Datensicherheitsbedrohungen stellen finanzielle, reputationsbezogene und gesellschaftliche Risiken dar. Für Volue, ein Technologieunternehmen, das kritische Infrastrukturdienstleistungen anbietet, sind diese Risiken und ein angemessenes Management fest in den Unternehmensabläufen verankert.

„Wir hoffen, dass diese Aufarbeitung des Cyberangriffs auf Volue unseren Kunden und Lieferanten sowie unseren Mitarbeitenden Antworten darauf gibt, was während des Cyberangriffs geschehen ist und wie wir daran arbeiten werden, ähnliche Angriffe in der Zukunft zu verhindern. Wie sowohl in unserem Jahresbericht als auch in unserem ESG-Bericht für 2020 dargelegt, ist Datensicherheit für Volue eine oberste Priorität, und wir werden diese Erfahrung nutzen, um zu lernen und zu wachsen", fährt Straume fort.

Datensicherheit hat für Volue höchste Priorität, und wir werden diese Erfahrung nutzen, um zu lernen und zu wachsen.

Trond Straume

CEO, Volue

Der Angriff auf Volue wurde durch Ryuk verursacht, eine Art Malware, die dafür bekannt ist, große Microsoft Windows-Systeme öffentlicher Einrichtungen anzugreifen. Im Anschluss an den Angriff startete Volue sofort die Operation Stop & Recover.
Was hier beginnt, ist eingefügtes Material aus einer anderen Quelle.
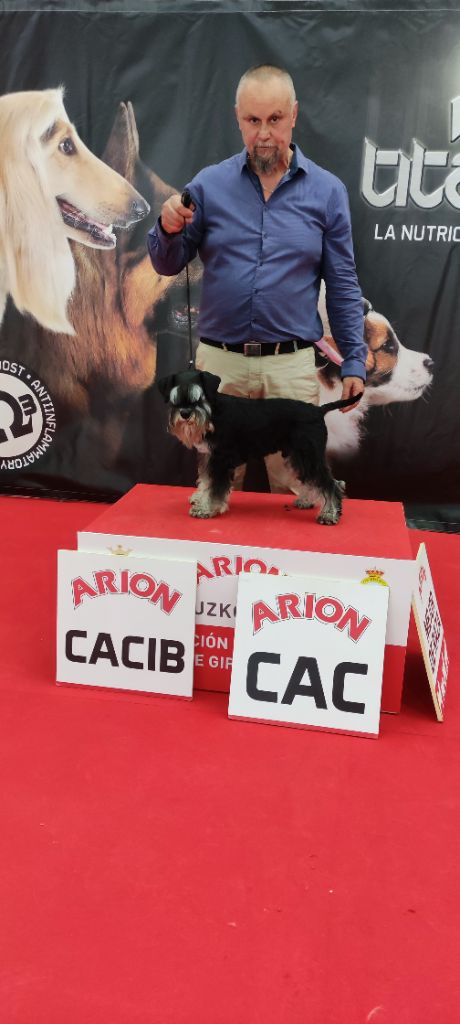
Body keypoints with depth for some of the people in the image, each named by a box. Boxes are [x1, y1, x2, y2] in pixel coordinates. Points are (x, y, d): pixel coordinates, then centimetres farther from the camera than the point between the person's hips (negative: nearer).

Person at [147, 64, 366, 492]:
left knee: (294, 486, 8)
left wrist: (354, 361, 1)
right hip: (219, 360, 1)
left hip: (291, 366, -1)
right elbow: (167, 265, 7)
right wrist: (168, 229, -14)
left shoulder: (327, 191, 2)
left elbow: (343, 285, 5)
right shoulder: (209, 183, 3)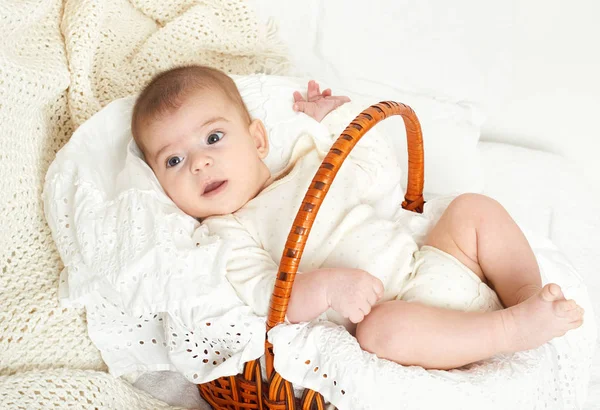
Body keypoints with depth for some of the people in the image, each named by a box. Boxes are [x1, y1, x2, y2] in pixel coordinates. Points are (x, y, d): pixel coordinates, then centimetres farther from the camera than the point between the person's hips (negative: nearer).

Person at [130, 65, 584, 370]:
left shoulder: (310, 163, 16)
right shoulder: (225, 235, -3)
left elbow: (382, 174, 25)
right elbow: (264, 297, -18)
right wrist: (326, 285, -35)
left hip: (430, 263, 8)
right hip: (387, 307, -7)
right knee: (382, 327, -39)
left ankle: (529, 297, -9)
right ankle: (516, 328, -27)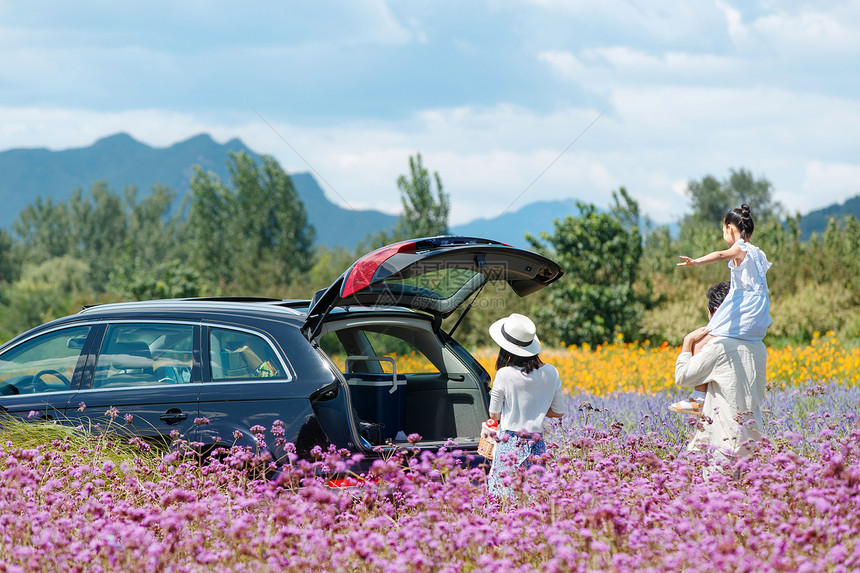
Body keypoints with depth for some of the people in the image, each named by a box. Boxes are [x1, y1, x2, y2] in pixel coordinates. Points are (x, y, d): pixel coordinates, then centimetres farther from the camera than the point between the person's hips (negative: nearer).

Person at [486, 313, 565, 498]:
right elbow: (558, 412, 10)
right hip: (536, 445, 4)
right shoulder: (551, 373, 1)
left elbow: (494, 415, -2)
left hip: (509, 444, -4)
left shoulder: (504, 375, -10)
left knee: (503, 497, 0)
Volue hielt seine Kunden durch tägliche Updates, Webcasts und direkte Kundenkommunikation über den Prozess der Freigabe von Produkten, Systemen und internen Prozessen auf dem Laufenden. Eine gründliche Untersuchung des Angriffs hat keine Hinweise auf eine Datenexfiltration ergeben.
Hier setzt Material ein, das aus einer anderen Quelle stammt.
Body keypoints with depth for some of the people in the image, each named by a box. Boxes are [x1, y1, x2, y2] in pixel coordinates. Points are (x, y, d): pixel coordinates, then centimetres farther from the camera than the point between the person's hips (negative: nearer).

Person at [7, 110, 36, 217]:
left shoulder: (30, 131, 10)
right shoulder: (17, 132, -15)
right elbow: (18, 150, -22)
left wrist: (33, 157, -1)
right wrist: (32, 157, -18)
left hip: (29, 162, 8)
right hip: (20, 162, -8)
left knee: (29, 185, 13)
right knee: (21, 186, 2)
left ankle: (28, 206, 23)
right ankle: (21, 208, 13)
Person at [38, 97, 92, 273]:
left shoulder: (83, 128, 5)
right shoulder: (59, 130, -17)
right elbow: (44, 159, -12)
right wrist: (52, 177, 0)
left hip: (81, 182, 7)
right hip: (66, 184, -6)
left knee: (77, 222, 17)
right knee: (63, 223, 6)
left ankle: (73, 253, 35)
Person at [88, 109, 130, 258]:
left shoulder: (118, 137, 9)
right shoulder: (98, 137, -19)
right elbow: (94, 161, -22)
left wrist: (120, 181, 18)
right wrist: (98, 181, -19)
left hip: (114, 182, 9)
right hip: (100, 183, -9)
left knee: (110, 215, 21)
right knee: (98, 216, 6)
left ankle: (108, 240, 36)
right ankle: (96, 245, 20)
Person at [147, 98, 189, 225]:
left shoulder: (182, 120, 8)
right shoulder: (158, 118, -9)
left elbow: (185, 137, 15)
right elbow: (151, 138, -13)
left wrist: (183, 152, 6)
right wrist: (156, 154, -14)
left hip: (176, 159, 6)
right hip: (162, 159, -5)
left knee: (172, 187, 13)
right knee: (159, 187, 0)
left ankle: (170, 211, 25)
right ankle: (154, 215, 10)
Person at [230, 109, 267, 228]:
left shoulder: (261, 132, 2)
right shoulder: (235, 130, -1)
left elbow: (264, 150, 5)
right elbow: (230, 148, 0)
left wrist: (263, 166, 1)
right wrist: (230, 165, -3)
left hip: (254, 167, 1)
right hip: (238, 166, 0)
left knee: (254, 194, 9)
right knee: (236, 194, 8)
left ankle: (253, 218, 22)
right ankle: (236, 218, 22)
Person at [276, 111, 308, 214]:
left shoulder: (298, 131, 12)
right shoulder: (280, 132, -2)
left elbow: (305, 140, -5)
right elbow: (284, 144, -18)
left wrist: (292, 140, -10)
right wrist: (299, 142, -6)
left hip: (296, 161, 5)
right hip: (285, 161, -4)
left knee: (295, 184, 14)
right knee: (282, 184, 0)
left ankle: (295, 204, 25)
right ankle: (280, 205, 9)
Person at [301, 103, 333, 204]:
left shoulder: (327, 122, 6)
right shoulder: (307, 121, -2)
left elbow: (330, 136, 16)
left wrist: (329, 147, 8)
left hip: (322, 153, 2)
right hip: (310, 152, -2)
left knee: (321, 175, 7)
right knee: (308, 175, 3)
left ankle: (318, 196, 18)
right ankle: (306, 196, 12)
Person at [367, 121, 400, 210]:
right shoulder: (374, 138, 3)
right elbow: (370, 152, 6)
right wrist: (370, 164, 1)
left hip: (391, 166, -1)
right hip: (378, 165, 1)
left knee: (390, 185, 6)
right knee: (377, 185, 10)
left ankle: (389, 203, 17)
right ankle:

„Wir wurden einem Stresstest unterzogen, haben ihn jedoch bestanden. Wir sind dankbar für das positive Feedback von Kunden und der Sicherheits-Community für unseren offenen und transparenten Umgang mit dem Vorfall, und wir werden unsere Verbesserungsbemühungen intensivieren. Unter anderem haben wir einen robusten Kommunikationsprozess für die frühe Phase implementiert und werden das Projekt Build Back Better in den kommenden Monaten fortsetzen", schließt Straume.

Der Ransomware-Angriff betraf ausschließlich Volue Technology. Andere Tochtergesellschaften der Volue ASA, wie Volue Insight, Market Services, Industrial IoT und Likron, waren von dem Angriff nicht betroffen.

Der Abschlussbericht basiert auf Informationen, die im Rahmen der Operation Stop & Recover gesammelt wurden, insbesondere auf der forensischen Untersuchung, die vom dedizierten Emergency Response Team von Volue mit Unterstützung von Expertengruppen von Atea durchgeführt wurde.